Acompanhamos um homem talentoso no que diz respeito às letras e às encrencas, que se vê caminhando ao fundo do poço quando a carreira é vencida pelas carreiras, goles e tragos. O jornalista promissor dá lugar ao traficante amador e ao drogado profissional. As oportunidades na mídia começam a rarear; a família, apesar de unida, teme o pior. E então, no meio de toda a destruição causada pelo vício, ele, que já tinha outra parceira, encontra Anna. Ela é linda, loira, traficante, usuária de cocaína e está prestes a entrar nas drogas injetáveis junto com Carr.

O relacionamento dá frutos – a maioria, podres. Afinal, o que esperar de árvores devastadas por tempestades de agrotóxicos e contínuo autodesmatamento? O ser humano, felizmente, é um território fértil. E misterioso. Então, eis que surge no lixão do que resta da humanidade uma flor tímida, pequena. Ou melhor, duas. Flores prematuras, pesando pouco mais de um quilo, com menos de 40 centímetros cada.

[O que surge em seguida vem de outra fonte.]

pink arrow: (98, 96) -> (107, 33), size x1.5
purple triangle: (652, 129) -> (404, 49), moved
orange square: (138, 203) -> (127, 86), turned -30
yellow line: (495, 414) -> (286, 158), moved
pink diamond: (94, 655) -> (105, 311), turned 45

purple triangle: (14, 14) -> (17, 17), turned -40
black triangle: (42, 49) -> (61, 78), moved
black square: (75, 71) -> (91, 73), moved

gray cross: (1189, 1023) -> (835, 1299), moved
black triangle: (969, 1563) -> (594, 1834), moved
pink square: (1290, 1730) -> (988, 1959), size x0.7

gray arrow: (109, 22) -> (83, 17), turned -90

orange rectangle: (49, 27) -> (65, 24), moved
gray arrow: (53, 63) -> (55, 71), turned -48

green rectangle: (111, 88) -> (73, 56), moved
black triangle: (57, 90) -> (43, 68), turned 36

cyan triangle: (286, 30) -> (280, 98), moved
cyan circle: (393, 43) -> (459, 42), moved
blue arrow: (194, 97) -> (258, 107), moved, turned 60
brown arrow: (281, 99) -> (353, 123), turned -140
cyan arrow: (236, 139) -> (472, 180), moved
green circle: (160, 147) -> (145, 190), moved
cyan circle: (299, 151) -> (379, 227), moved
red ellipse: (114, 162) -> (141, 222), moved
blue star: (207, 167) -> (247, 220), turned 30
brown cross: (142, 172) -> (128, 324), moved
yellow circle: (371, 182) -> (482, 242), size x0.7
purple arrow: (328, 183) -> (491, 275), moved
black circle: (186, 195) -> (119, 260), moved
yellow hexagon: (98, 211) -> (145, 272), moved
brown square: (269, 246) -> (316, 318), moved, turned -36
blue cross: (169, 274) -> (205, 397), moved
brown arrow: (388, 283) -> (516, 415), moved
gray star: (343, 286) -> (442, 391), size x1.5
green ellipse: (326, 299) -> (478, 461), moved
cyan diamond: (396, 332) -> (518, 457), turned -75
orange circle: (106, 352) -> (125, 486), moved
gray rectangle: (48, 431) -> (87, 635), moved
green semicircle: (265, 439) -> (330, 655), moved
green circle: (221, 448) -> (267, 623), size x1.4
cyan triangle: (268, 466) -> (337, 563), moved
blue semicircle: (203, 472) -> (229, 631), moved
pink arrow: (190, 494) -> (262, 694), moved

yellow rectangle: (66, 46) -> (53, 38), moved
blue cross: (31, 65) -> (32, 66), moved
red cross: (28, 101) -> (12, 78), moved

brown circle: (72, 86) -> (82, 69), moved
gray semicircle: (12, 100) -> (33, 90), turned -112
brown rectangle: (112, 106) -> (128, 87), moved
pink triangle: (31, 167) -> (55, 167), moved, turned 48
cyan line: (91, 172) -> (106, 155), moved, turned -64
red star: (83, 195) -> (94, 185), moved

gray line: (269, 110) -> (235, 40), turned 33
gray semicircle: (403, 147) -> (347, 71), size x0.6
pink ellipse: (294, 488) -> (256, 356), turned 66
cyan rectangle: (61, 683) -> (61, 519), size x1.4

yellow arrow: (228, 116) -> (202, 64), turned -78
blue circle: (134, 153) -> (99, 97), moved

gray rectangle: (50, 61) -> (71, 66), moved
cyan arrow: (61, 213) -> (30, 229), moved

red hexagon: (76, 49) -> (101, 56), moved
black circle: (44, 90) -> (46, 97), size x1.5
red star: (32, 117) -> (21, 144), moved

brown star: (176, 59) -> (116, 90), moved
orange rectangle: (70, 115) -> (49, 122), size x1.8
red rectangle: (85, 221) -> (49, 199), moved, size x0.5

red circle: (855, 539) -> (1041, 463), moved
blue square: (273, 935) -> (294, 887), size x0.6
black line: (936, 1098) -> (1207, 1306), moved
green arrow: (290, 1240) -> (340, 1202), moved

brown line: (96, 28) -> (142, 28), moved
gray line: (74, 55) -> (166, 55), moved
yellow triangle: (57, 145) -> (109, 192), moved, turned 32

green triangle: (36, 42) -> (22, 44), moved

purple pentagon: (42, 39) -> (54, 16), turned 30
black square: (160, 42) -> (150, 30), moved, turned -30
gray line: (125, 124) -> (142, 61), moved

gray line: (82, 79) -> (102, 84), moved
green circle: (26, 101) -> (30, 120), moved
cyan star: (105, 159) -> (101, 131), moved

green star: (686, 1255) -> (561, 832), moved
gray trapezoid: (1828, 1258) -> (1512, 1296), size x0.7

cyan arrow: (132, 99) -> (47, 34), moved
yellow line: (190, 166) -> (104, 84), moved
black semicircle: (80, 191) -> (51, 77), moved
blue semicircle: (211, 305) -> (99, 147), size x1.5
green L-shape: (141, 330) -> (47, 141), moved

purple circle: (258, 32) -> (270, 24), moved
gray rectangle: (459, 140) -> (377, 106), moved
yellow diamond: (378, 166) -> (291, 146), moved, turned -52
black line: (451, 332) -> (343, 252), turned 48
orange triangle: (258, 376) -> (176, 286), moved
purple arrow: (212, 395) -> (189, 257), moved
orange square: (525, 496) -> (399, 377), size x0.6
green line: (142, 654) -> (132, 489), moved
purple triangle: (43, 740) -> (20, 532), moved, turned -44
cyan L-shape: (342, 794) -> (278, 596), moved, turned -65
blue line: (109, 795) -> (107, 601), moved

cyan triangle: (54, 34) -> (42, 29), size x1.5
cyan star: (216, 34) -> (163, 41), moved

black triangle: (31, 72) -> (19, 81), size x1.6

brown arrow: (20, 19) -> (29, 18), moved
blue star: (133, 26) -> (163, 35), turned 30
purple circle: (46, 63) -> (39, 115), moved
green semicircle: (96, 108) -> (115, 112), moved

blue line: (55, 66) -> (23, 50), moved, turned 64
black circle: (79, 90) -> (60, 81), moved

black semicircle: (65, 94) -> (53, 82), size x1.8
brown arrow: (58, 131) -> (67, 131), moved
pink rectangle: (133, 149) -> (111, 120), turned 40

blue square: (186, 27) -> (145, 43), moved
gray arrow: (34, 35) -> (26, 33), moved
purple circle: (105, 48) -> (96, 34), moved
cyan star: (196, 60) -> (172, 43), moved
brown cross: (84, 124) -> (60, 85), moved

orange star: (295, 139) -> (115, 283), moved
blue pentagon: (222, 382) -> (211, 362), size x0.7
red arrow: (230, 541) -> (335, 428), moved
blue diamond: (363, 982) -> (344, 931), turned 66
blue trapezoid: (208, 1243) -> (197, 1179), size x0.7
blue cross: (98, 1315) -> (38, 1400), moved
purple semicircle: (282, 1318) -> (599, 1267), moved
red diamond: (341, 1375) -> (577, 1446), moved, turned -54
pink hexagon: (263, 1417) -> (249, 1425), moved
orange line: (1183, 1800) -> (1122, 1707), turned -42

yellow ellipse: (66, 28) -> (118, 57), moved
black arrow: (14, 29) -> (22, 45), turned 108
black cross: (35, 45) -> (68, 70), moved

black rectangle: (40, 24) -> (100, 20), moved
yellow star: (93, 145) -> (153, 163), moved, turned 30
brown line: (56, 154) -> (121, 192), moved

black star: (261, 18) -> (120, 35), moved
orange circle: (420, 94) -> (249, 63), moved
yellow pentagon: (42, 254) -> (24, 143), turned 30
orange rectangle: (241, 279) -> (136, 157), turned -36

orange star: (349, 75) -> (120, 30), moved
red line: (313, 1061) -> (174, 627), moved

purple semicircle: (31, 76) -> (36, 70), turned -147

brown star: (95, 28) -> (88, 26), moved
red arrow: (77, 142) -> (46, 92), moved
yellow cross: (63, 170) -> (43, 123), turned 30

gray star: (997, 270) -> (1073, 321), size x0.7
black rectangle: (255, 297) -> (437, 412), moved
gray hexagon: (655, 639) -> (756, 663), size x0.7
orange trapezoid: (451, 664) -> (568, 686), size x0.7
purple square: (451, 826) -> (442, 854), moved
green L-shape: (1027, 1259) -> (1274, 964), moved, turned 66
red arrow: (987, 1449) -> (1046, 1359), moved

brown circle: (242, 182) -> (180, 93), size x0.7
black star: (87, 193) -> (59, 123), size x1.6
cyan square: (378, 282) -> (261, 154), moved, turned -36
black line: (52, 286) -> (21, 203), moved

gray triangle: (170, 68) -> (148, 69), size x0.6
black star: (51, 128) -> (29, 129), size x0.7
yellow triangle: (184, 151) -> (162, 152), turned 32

Tu te tornas eternamente responsável por aquilo que cativas... Mesmo que esteja chapado demais.

A luta de Carr pela sobriedade, por condições mínimas para criar as filhas, é emocionante e dolorida. O jornalista descreve sua busca pela sanidade de forma corajosa e despida de atos heroicos ou passagens cheias de lições de moral. É a história de um homem que não tem escolha. O único caminho a seguir é o da luta, do enfrentamento dos medos, limites e fraquezas. O que lhe resta é o futuro, e este, tem que ser construído no agora.

A trajetória de Carr contada no livro guarda surpresas e passagens tocantes aos leitores que se aventurarem por suas 413 páginas. Ao final, somos presenteados com uma reflexão sobre o impacto que as vidas das pessoas que nos rodeiam – e as responsabilidades inerentes a elas – nos causam. As transformações que devemos executar em nós mesmos são difíceis, mas necessárias. Mudamos para melhor, mesmo que não percebamos que algo realmente aconteceu.

“(...) Eu agora vivo uma vida que não mereço, mas todos nós caminhamos pela Terra sentindo que somos fraudes. O truque é ser agradecido e esperar que essa travessura não termine logo.” – David Carr.



Obs.: assim que terminei o livro, fui procurar informações sobre o paradeiro atual de Carr. Descobri que ele participou, em agosto de 2014, da Festa Literária Internacional de Paraty – Flip, ao lado de outra grande jornalista, Graciela Mochkofsky; fiquei triste ao saber que ele morreu em fevereiro do ano passado, por complicações ligadas a um câncer.